An elegant white parachute material curtain rises to the ceiling, and when it gently falls, Winnie is there, buried to her waist in the sand, gently folded over herself, with her head and arms resting on the ground.
A loud, jarring, ugly alarm sounds—jolting everyone--and Winnie wakes up. Her day is book ended by the buzzer that tells her to sleep.
She begins her morning rituals by brushing her teeth, and reading the toothpaste tube.
The absurdity of the situation is heightened by the familiarity of it—-both in the normalcy of brushing your teeth in the morning, and in the fears being embodied before your very eyes: the fear of being stuck, or buried alive, or isolated from all humanity.
It turns out Winnie is not completely isolated. There is Willie, her husband, who lives in a hole to the side of her mound. He grunts monosyllabic answers to her questions and reads headlines from his paper. Winnie speaks of how wonderful it will be if/when he moves to the front of her mound and she’ll be able to see him without straining her neck.
The rest of Winnie’s world is a parasol and a black bag that contains her mirror, a revolver, and a hat. The sun is merciless, and she is baking. The hat offers a little protection, as does the parasol, until it mysteriously blows up.
Winne As Blogger.
Winnie’s life is ritual punctuated by verbal utterances. Her conversation is peppered with quotes from Shakespeare, Milton, Browning, Keats, Byron, authors who make her feel less alone. (
Here is a guide to them--scroll down to the Literary Allusions). Even her oft repeated “sorrow keeps breaking in” is apparently from Boswell’s
Life of Johnson.
The fear that she articulates is that there will be no one to listen to her. "Just to know that in theory you hear me even though in fact you don't is all I need." Just how much of blogging did Beckett foreshadow?
All of our voices are “out there” in the barren landscape of the blogosphere in the hope that someone is listening. In the hope that we don’t come across as the droning, tedious wife. We bring as much of life as we can into the void, soldiering on through anxiety and angst. From the other perspective, Winnie herself is the consummate blogger, with her daily entries of conversation.
Back in her theatrical world, what comes across most in Act I is the life force at its purest. Fiona Shaw is luminous. Her “chatter,” as it has been called, is not grating in the least, but engaging, measured, rhythmically inflected, with extraordinary facial gestures and arm movements.
There is a lot going on here. The piece could be a metaphor for what happens to married couples when they settle into the coexisting grunting state. Willie as the henpecked husband, who has shut himself off from his wife’s eternal yammering. Winnie can’t stop yammering because she literally can do nothing else. Willie could leave the mound, could leave Winnie, and we have no idea why he doesn’t.

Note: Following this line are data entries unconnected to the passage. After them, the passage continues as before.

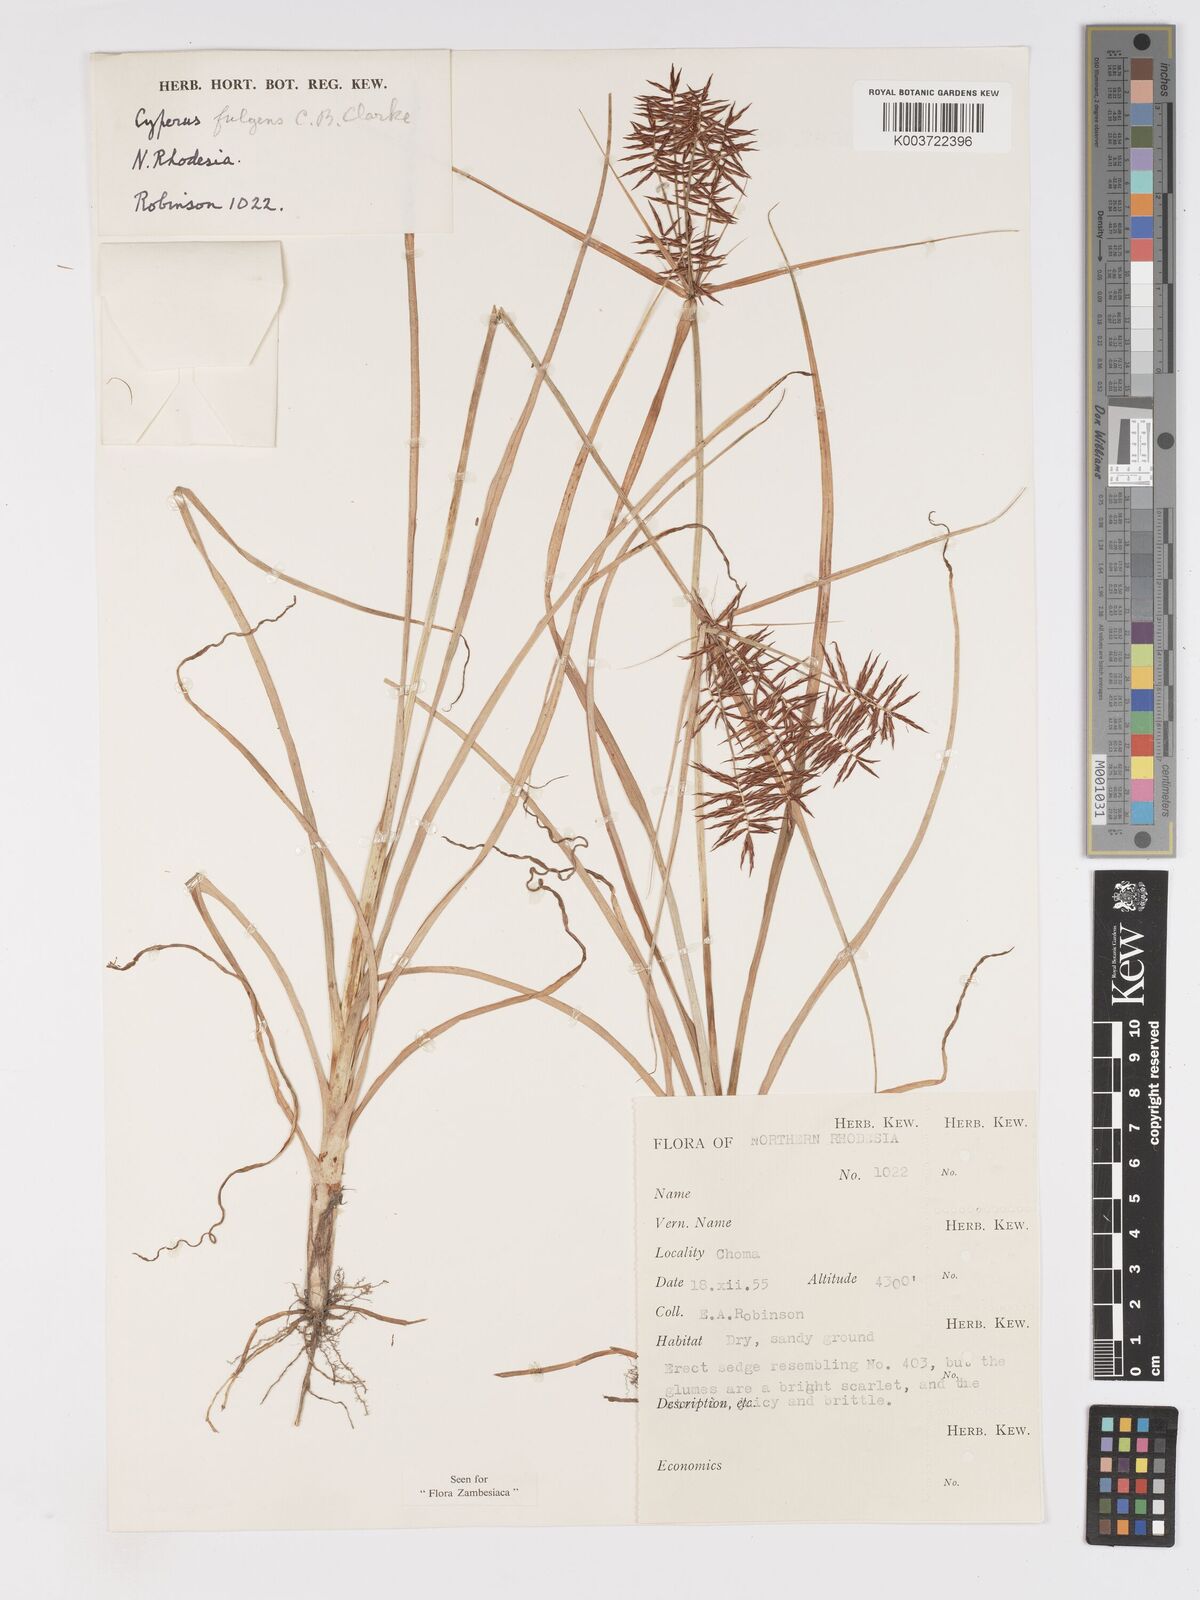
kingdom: Plantae
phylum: Tracheophyta
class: Liliopsida
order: Poales
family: Cyperaceae
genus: Cyperus
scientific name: Cyperus callistus
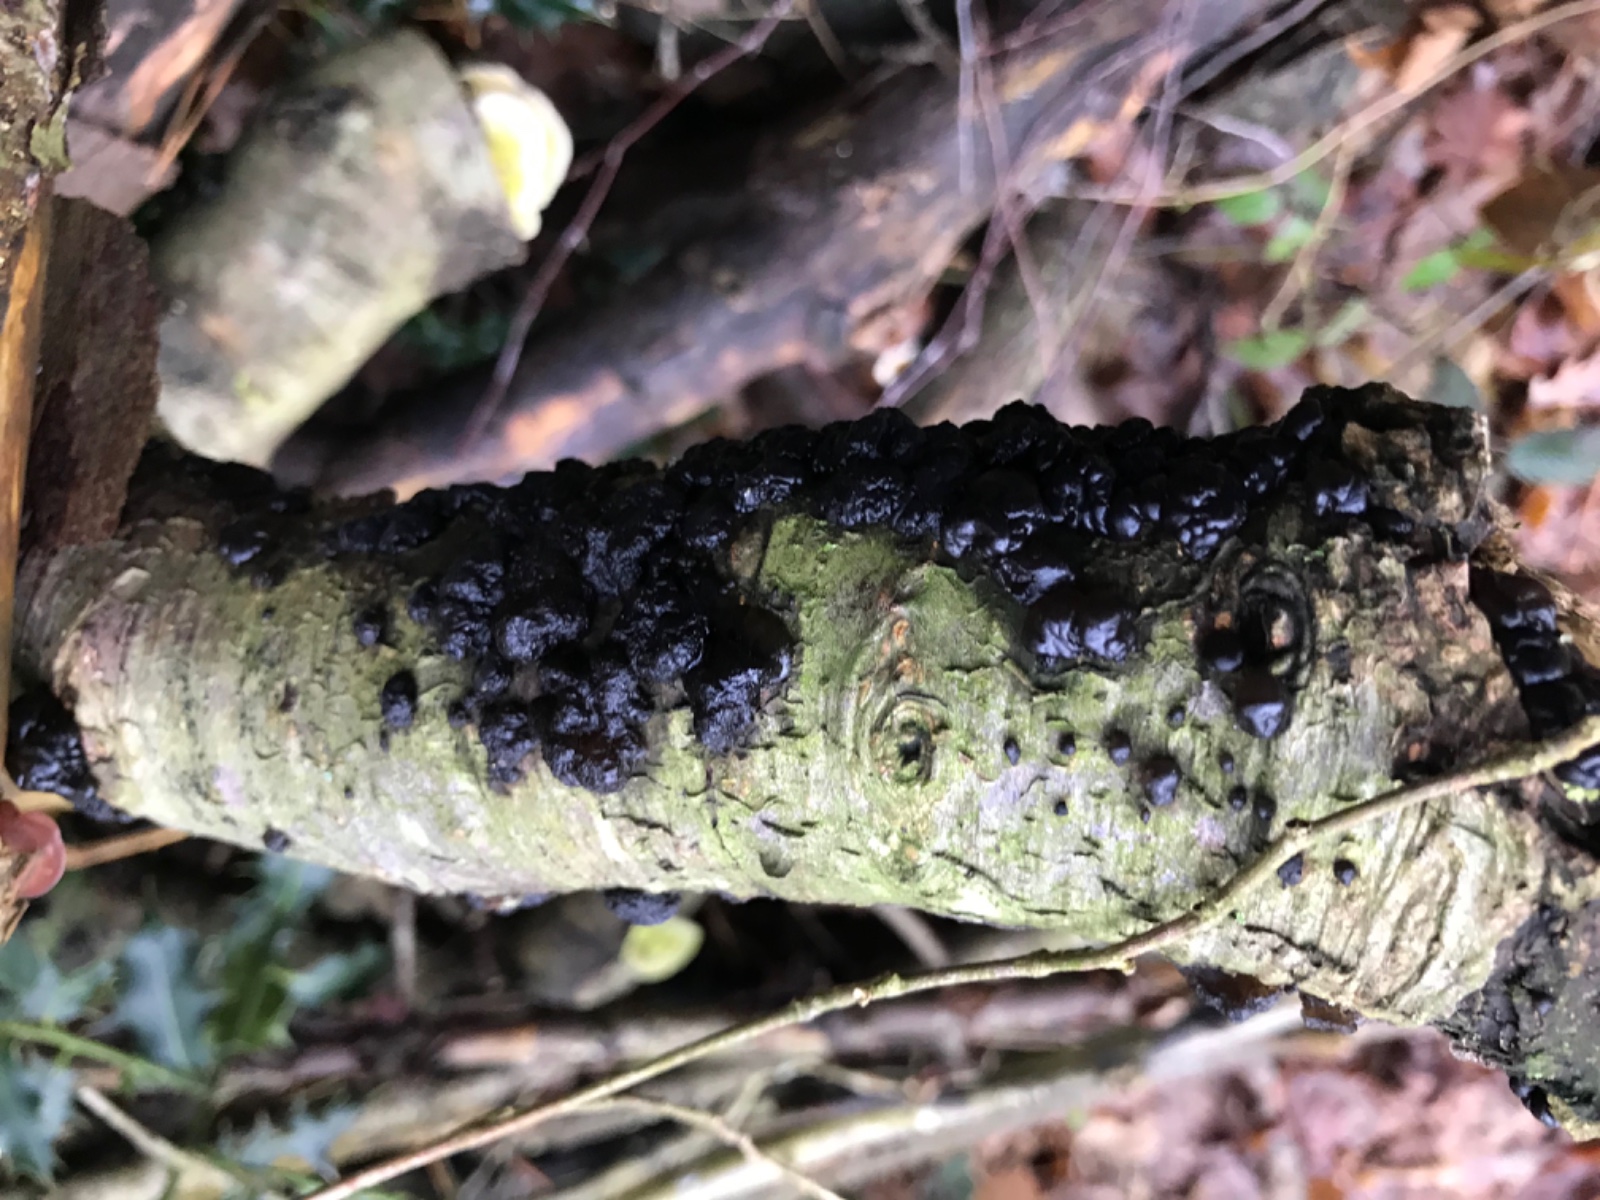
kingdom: Fungi
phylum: Basidiomycota
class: Agaricomycetes
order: Auriculariales
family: Auriculariaceae
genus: Exidia
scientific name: Exidia nigricans
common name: almindelig bævretop
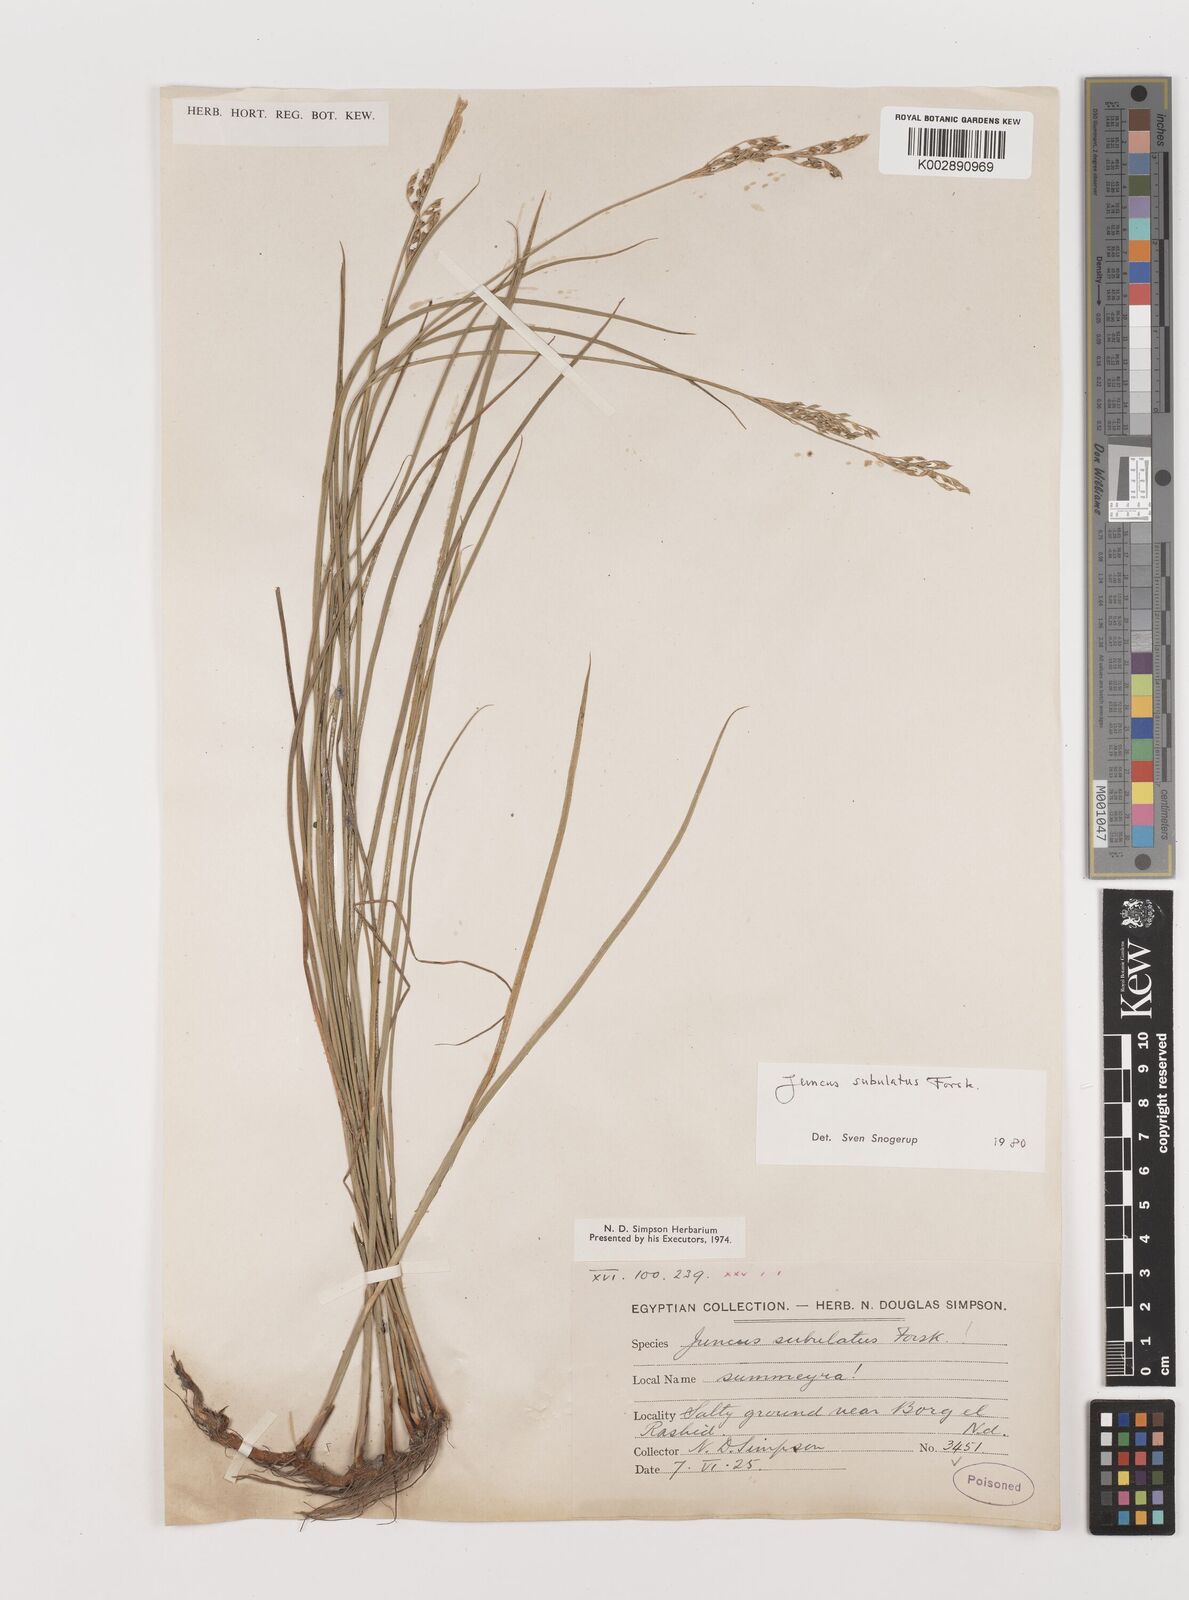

The gun is an ominous presence. Winnie kisses it, and could use it to end her situation, at least in Act 1.
In Act II, with no relative time to Act I, Winnie wakes up and is buried up to her neck; she can no longer do her morning rituals, or reach the gun. Winnie doesn’t comment directly on her worsening condition. She continues to try to organize her time as best she can, knowing that the song must be sung before the bell to sleep. That she shows no outward sign of complete despair is deeply unnerving.
At the end of the play, Willie moves to the front of the mound, ‘dressed to kill” as it says in the play in formal mourning trousers and top hat, and Winnie is excited that he is reaching out to her. She sings “The Merry Widow Waltz” (I love you so) since she can no longer open the music box. The last moment is Willie reaching up toward her, and the two looking at each other.
But is he reaching for the gun? Is it to use on himself, or her? It is a haunting ambiguity.
I grew attached to Winnie in the course of the play, drawn in by her spirit and determinism. “This will have been another happy day.” I could say the same from my mound here in blogspot.com. Lucky for me Steed always responds in full sentences and doesn’t like guns at all. In fact we BBBBBUUUUUUUUZZZZZZZ.